Quando ho letto che il premio Pulitzer – sezione giornalismo investigativo – era stato assegnato per la prima volta ad un sito web mi sono sorpreso. Ma non è stata una piacevole sorpresa, non è stata una sorpresa di compiacimento di chi, lavorando da sempre (anche) in internet e lì cercando di fare giornalismo, ha la sensazione di starsene al posto in cui le cose succedono e crescono. No. E’ stata una sorpresa amara di un premio prestigioso che approda per la prima volta in internet nell’anno 2010, dopo vent’anni dalla nascita del web e da almeno dieci anni dalla sua maturazione.

COMPITO DA SVOLGERE
Come riassumeresti in due frasi il testo sul premio Pulitzer?

RIGHE ESTRATTE
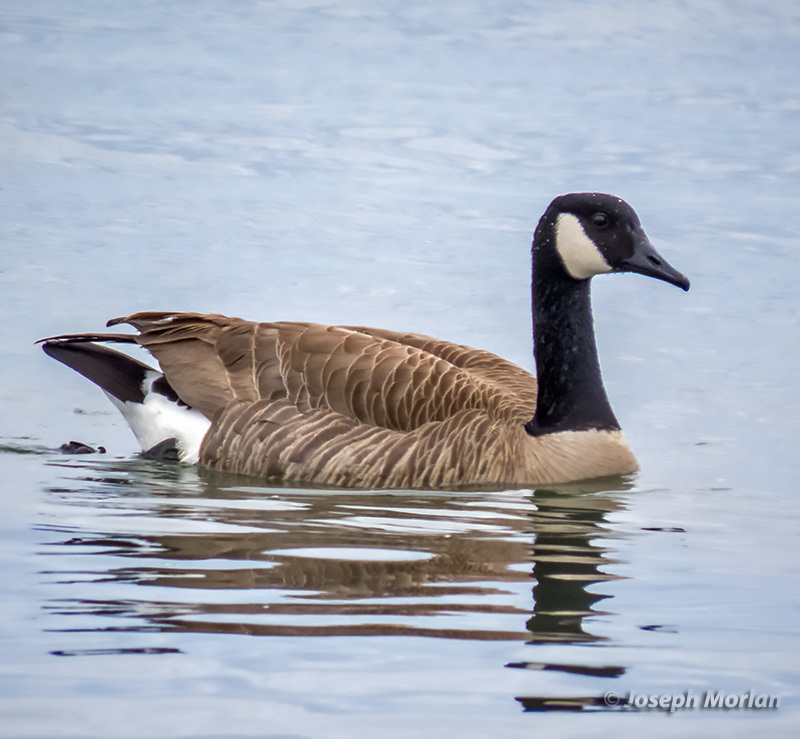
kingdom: Animalia
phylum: Chordata
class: Aves
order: Anseriformes
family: Anatidae
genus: Branta
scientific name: Branta canadensis
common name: Canada goose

ESERCIZIO SVOLTO
Chi scrive si è sorpreso nel leggere che il premio Pulitzer per il giornalismo investigativo era stato assegnato per la prima volta a un sito web. Non è stata una sorpresa piacevole ma amara: un premio prestigioso approda in internet per la prima volta nel 2010, vent'anni dopo la nascita del web e almeno dieci dopo la sua maturazione.